The film makers could then have Vanko accept the apology and work with Tony and Rhodey to bring down the drones, either succeeding and paying off his crimes by working for Stark Industries, or, alternatively, Vanko could perish in a moment of self-sacrifice to save an innocent bystander, Pepper Potts, or any other situation and thus he will have paid for his crimes with his life. This ending would lack the simplistic action hero denouement we have become so accustomed to in which the hero kills the villain, so it may not have played well to a test audience, but it would certainly have been a more consistent and coherent direction for the film.
Or, should the film makers prefer to have him remain a villain and be killed off to satisfy our collective bloodlust and need for simplistic resolutions, they can have Vanko refuse the apology as too little, too late, and continue the attack only to perish. This would confirm Vanko as a villain beyond saving, and so the audience can feel even more satisfied that he died. At which stage, Tony could then express genuine sorrow and remorse about having to kill Vanko as they could have been ‘brothers’. In this way, Tony reaffirms his decision not to simply be a weapon that kills and solves problems through violence, but emerges as a true hero. Vanko could still be a villain, but now seen through a tragic lens, and how circumstance and mistake can lead to radically different outcomes. This has the benefit that you still have the action denouement, the villain is still punished and killed, Tony is even more heroic because he offered a way out, and you don’t have to change any footage apart from a little bit of dialogue.

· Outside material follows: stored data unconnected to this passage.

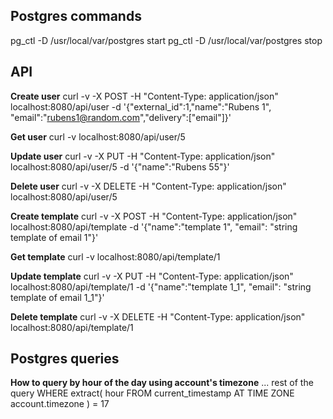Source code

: 
## Postgres commands
pg_ctl -D /usr/local/var/postgres start
pg_ctl -D /usr/local/var/postgres stop

## API

__Create user__
curl -v -X POST -H "Content-Type: application/json" localhost:8080/api/user -d '{"external_id":1,"name":"Rubens 1", "email":"rubens1@random.com","delivery":["email"]}'

__Get user__
curl -v localhost:8080/api/user/5

__Update user__
curl -v -X PUT -H "Content-Type: application/json" localhost:8080/api/user/5 -d '{"name":"Rubens 55"}'

__Delete user__
curl -v -X DELETE -H "Content-Type: application/json" localhost:8080/api/user/5


__Create template__
curl -v -X POST -H "Content-Type: application/json" localhost:8080/api/template -d '{"name":"template 1", "email": "string template of email 1"}'

__Get template__
curl -v localhost:8080/api/template/1

__Update template__
curl -v -X PUT -H "Content-Type: application/json" localhost:8080/api/template/1 -d '{"name":"template 1_1", "email": "string template of email 1_1"}'

__Delete template__
curl -v -X DELETE -H "Content-Type: application/json" localhost:8080/api/template/1

## Postgres queries

__How to query by hour of the day using account's timezone__
... rest of the query
WHERE extract(
  hour FROM current_timestamp
  AT TIME ZONE account.timezone
) = 17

As it stands in the film, Vanko is a victim of Howard Stark, and even his own father, but the film forgets this and casts him solely as a villain. Tony and Rhodey celebrate his death as if they are psychopaths who don’t care about human life and conveniently forget that Vanko was a product of the situation created by his father and Tony’s father. Further, this callous disregard for life, or at the very least, cavalier attitude to it, goes against the entire arc of Tony’s development as a hero who wishes to be a force for good, who has pledged to defend rather than prosecute, and who is seeking to redress past failures to leave a brighter legacy. Instead, this film unintentionally casts Tony as a myopic, cruel, and bloodthirsty vigilante, who falsely valorises his imperfect father at the expense of those that his father mistreated. It undercuts the entire subtext created by the first two acts in favour of a simplistic, revenge narrative, that contradicts all the character development established by the first film and the first two thirds of the second film, leaving Tony in much the same position he was in at the start of the first film.